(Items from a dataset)
::::

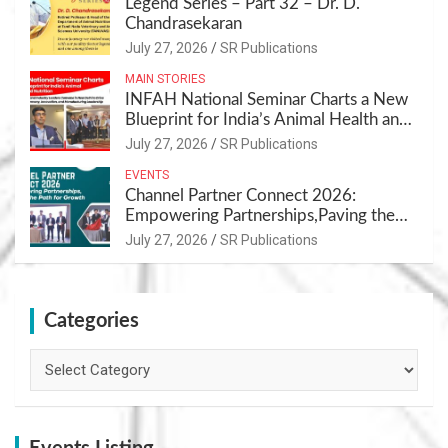
Legend Series – Part 32 – Dr. D.
Chandrasekaran
July 27, 2026
SR Publications
MAIN STORIES
INFAH National Seminar Charts a New
Blueprint for India’s Animal Health and
Nutrition
July 27, 2026
SR Publications
EVENTS
Channel Partner Connect 2026:
Empowering Partnerships,Paving the
Path for Growth
July 27, 2026
SR Publications
Categories
Categories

::::

◆ Brief:
Lines from the one containing "MAIN STORIES" to the end of the data are to be printed exactly, including the first and last.

◆ Result for this task:
MAIN STORIES
INFAH National Seminar Charts a New
Blueprint for India’s Animal Health and
Nutrition
July 27, 2026
SR Publications
EVENTS
Channel Partner Connect 2026:
Empowering Partnerships,Paving the
Path for Growth
July 27, 2026
SR Publications
Categories
Categories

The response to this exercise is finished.